HCB merupakan pengguna Leica, sehingga biasanya streetog menjadikan ‘Lamborghini-nya kamera’ ini sebagai barang keramat untuk melakukan fotografi jalanan. Tapi untuk mengabadikan jalanan ga perlu punya kamera rangefinder super mahal ini, karena kamera terbaik ya kamera yang sedang kita pegang saat di jalan.

Skill pendukung fotografer di era modern

Kata orang bijak, kalau mau memperbaiki diri buatlah rencana dan…beraksi. Begitu pula dalam fotografi. Jika FK-wan ingin memperbaiki kualitas fotografi Anda, ada beberapa hal yang harus/bisa dilakukan.

Foto oleh Bastian AS/Fotokita.net

1. Pelajari dengan baik fungsi dan fitur kamera FK-wan
Berapa banyak dari kita yang membaca buku manual kamera? Sedikit sekali. Apa pun kamera Anda, sebaiknya baca secara tuntas semua fungsi, dan bagaimana cara menggunakannya untuk mendapatkan hasil terbaik. Tidak masalah apakah kamera DSLR, kamera saku, atau kamera ponsel, pemahaman akan cara kerjanya dan apa yang bisa FK-wan lakukan dengan kamera dapat membantu Anda menggunakannya dengan efektif.

Jika Anda tidak punya banyak waktu untuk membaca buku manual secara tuntas, coba cari hal-hal yang baru bagi Anda. Bisa juga via website atau blog. Siapa tahu ada yang sudah mereview kamera Anda. Lakukan pencarian dengan Google, mungkin ada hal-hal menarik yang diulas di sana, yang tidak ada dalam buku manual.
2. Baca tutorial setiap hari
Buatlah komitmen untuk meluangkan waktu membaca (dan mempraktikkan) tutorial setiap hari. Ada ratusan, bahkan ribuan, blog fotografi yang menulis panduan dan tutorial yang akan mengajari Anda hal-hal baru.

3. Memotret still life di rumah
Seorang fotografer top pernah berkata, “kalau ingin mendapatkan foto bagus, cobalah keluar rumah.” Kata-kata itu ada benarnya. Tapi untuk mengasah skill-skill dasar, cobalah dulu membuat sesi still life…di dalam rumah atau kamar FK-wan sendiri. FK-wan bisa memotret benda-benda seperti bunga, makanan, perhiasan, mainan, atau apa pun. Praktikkan teknik-teknik seperti komposisi dan pencahayaan. Selain menghemat biaya perjalanan, cara ini juga menghemat waktu.
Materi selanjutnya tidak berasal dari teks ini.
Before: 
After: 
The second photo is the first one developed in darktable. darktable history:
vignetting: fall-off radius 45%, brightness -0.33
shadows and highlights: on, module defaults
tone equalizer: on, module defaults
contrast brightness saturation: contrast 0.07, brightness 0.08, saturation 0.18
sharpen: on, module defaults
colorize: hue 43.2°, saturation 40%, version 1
4. Lakukan photowalk di kota Anda
Jika ada kesempatan untuk berjalan-jalan di sekitar rumah atau kota tempat tinggal Anda, lakukanlah. FK-wan mungkin sudah ribuan kali melewati suatu tempat tertentu dan tidak pernah berpikir untuk menjadikannya subjek foto. Ini salah satu cara melatih kepekaan. Bakal banyak sekali peluang atau kemungkinan yang bisa difoto dalam lingkup kota. (Baca juga kiat memotret kota.)
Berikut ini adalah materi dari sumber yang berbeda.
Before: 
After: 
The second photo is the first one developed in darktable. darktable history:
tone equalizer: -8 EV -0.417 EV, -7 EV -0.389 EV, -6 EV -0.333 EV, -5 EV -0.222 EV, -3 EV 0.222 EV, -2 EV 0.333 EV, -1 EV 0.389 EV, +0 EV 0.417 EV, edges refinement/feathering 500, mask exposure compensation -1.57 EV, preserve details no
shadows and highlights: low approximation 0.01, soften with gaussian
5. Keluar pada pagi dan sore hari
Jika ada hal yang patut diburu oleh seorang fotografer, itulah golden hours. Pagi hari, waktu dengan cahaya masih lembut adalah pukul 5.30-8.00. Sedangkan pada sore hari sekitar pukul 16.00-18.30. Jika FK-wan seorang pekerja kantoran, golden hours bisa dimanfaatkan untuk memotret kondisi lalu lintas di pagi hari, atau suasana di terminal atau titik-titik arus manusia lainnya untuk mendapatkan nuansa street photography.

6. Belajar bersabar
Terutama jika berurusan dengan fotografi lanskap atau travel. FK-wan perlu menunggu untuk mendapatkan cuaca yang baik, atau posisi spesifik matahari. Jika saja kesabaran ini dilatih terus, kemungkinan untuk mendapatkan hasil yang bagus semakin besar.
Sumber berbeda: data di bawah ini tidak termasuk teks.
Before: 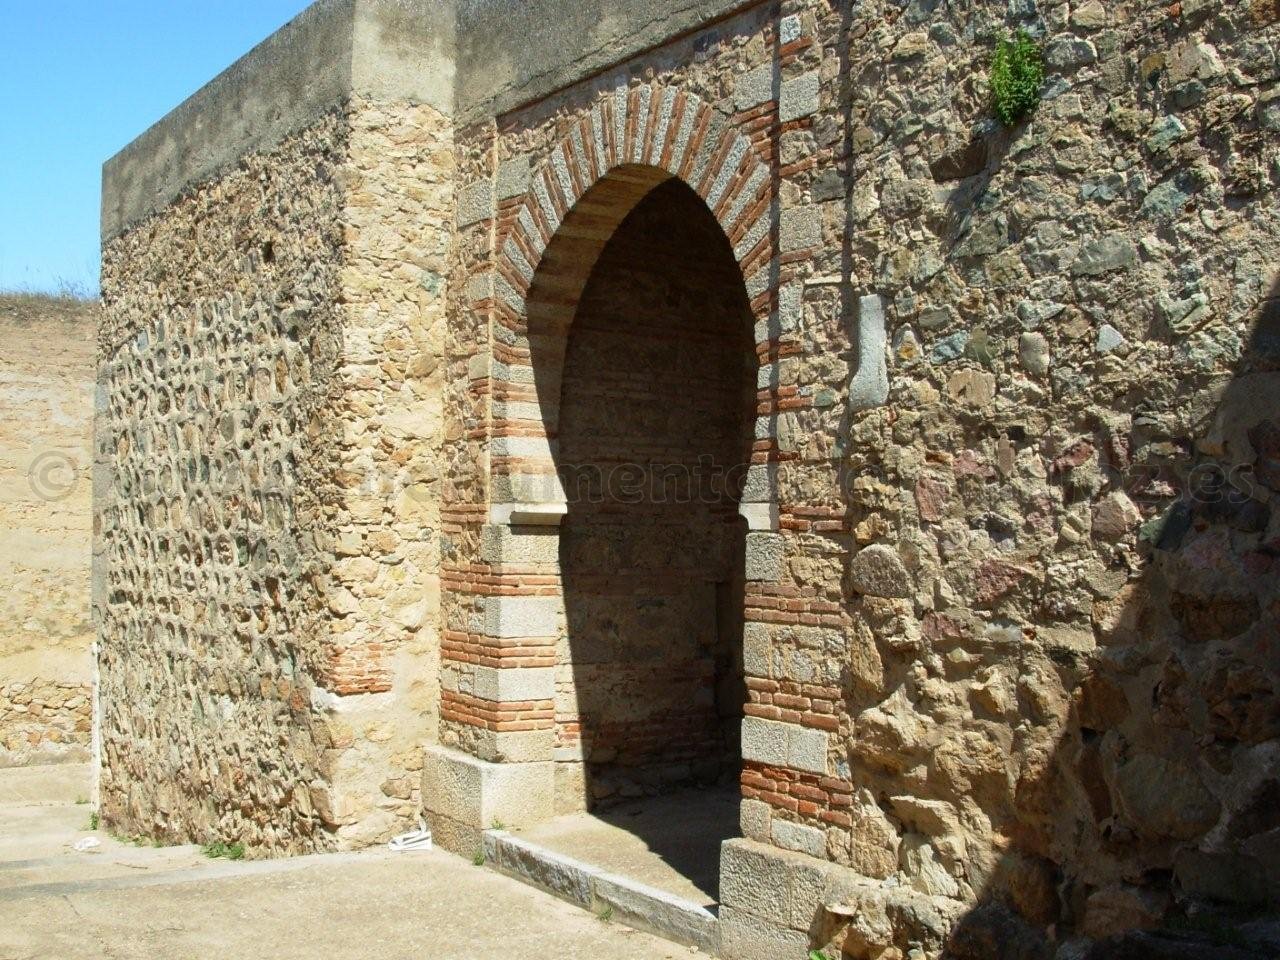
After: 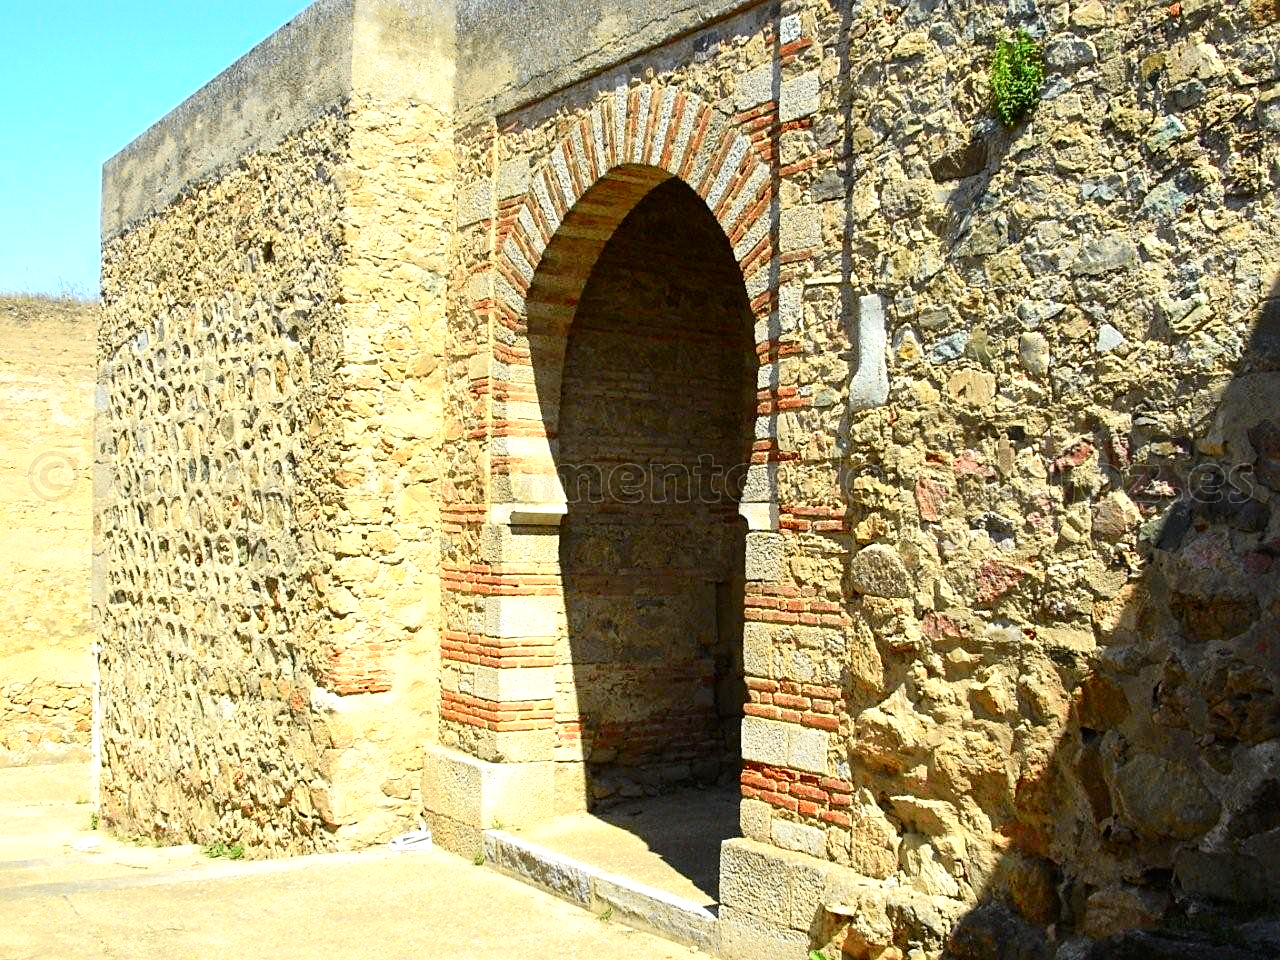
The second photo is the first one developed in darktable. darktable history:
tone curve: curves: ch0 [(0, 0.006) (0.037, 0.022) (0.123, 0.105) (0.19, 0.173) (0.277, 0.279) (0.474, 0.517) (0.597, 0.662) (0.687, 0.774) (0.855, 0.891) (1, 0.982)]; ch1 [(0, 0) (0.243, 0.245) (0.422, 0.415) (0.493, 0.495) (0.508, 0.503) (0.544, 0.552) (0.557, 0.582) (0.626, 0.672) (0.694, 0.732) (1, 1)]; ch2 [(0, 0) (0.249, 0.216) (0.356, 0.329) (0.424, 0.442) (0.476, 0.483) (0.498, 0.5) (0.517, 0.519) (0.532, 0.539) (0.562, 0.596) (0.614, 0.662) (0.706, 0.757) (0.808, 0.809) (0.991, 0.968)], color space Lab, independent channels, preserve colors none
sharpen: on, module defaults
exposure: exposure 0.661 EV, compensate highlight preservation false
7. Temukan perspektif yang unik
Kadangkala, foto yang menarik datang dari perspektif yang menarik. Subjek yang klise bahkan bisa dibuat menarik dengan angle yang unik dan kreatif. Cobalah memotret dengan ground level (atau frog eye) ketimbang eye level, gunakan tangga untuk mendapat sudut yang ekstrem, dan banyak cara lainnya. Pelajari juga beragam angle yang mungkin dilakukan.

8. Mulai gunakan tripod
Kegunaan tripod bukan hanya untuk menjaga kamera tetap “steady” sehingga menghasilkan foto yang tajam, melainkan ada keuntungan tersembunyi lain. Dengan menggunakan tripod, Anda “dipaksa” untuk bekerja dengan lebih hati-hati. Anda akan membutuhkan waktu untuk mendapatkan komposisi yang benar, dan bakal berpikir lebih banyak. Dengan tripod, Anda juga bisa bereksperimen dengan teknik long exposure. Beberapa tripod memang mahal, tapi untuk belajar tidak perlu beli yang terlalu canggih.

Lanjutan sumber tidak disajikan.